El reloj de muñeca, ese pequeño aliado que nos acompaña en el día a día, nos marca el ritmo de la vida sin que apenas nos preocupemos por él... hasta que un día, sin previo aviso, su aguja se detiene o su display se apaga. Y ahí empieza el quebradero de cabeza.
El primer pensamiento es casi siempre de desconcierto: ¿Cómo puede ser que justo ahora se agote la pila? Como si hubiera un momento oportuno para ello. Luego viene la búsqueda de la dichosa pila, porque no todas son iguales, y el destino suele querer que la nuestra sea una de esas difíciles de encontrar, una rareza casi extinta en las tiendas de barrio. Y si, por suerte, damos con ella, nos asalta la siguiente duda: ¿Nos atrevemos a cambiarla nosotros mismos o mejor buscamos una relojería?

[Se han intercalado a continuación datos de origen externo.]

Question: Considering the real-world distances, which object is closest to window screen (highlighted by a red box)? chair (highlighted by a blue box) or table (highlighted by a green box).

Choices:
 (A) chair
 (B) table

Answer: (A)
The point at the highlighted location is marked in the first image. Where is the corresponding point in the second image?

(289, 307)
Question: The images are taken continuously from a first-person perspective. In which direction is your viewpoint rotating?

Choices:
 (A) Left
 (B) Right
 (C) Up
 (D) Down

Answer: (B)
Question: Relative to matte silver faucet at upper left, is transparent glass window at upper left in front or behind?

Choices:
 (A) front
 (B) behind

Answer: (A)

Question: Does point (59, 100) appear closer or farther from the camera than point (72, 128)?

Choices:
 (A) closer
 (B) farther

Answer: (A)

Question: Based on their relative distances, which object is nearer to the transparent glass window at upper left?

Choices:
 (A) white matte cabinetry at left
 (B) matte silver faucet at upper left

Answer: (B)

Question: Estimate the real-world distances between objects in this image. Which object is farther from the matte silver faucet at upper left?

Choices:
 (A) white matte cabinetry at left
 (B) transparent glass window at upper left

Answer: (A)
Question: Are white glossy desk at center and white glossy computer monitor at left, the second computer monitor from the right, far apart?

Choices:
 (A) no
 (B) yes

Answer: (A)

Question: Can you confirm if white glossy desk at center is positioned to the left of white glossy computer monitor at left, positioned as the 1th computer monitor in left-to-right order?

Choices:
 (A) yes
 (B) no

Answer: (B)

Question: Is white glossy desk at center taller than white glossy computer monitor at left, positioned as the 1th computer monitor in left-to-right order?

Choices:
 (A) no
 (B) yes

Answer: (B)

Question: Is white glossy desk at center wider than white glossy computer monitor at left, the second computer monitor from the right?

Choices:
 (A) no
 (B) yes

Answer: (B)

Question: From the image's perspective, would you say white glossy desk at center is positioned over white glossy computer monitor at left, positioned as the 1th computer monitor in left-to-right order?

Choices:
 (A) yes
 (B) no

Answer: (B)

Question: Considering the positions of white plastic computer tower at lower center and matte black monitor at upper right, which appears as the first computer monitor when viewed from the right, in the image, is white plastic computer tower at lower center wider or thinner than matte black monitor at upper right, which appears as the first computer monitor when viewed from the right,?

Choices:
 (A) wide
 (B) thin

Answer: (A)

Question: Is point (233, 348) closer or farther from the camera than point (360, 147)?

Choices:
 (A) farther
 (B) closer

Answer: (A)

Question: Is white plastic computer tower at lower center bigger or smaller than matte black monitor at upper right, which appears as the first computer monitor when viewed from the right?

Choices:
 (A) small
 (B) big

Si optamos por la aventura del cambio casero, nos enfrentamos al reto de abrir la tapa del reloj sin estropearlo, lidiando con herramientas improvisadas o con kits específicos que parecen más diseñados para probar nuestra paciencia que para facilitar la tarea. Y si desistimos y decidimos acudir a un profesional, nos topamos con otro problema: cada vez quedan menos relojeros, esos artesanos de la precisión que parecen haber sido arrinconados por la era online y el descarte rápido.
Así, lo que en principio parecía un detalle menor se convierte en toda una odisea. Pero tal vez haya algo poético en ello: el reloj, ese objeto que nos mide el tiempo, nos obliga, en su pausa inesperada, a detenernos también, a valorar lo que implica su presencia y lo que supone su ausencia. Nos recuerda que, aunque intentemos controlarlo, el tiempo tiene su propio ritmo... y a veces, nos impone un pequeño alto en el camino.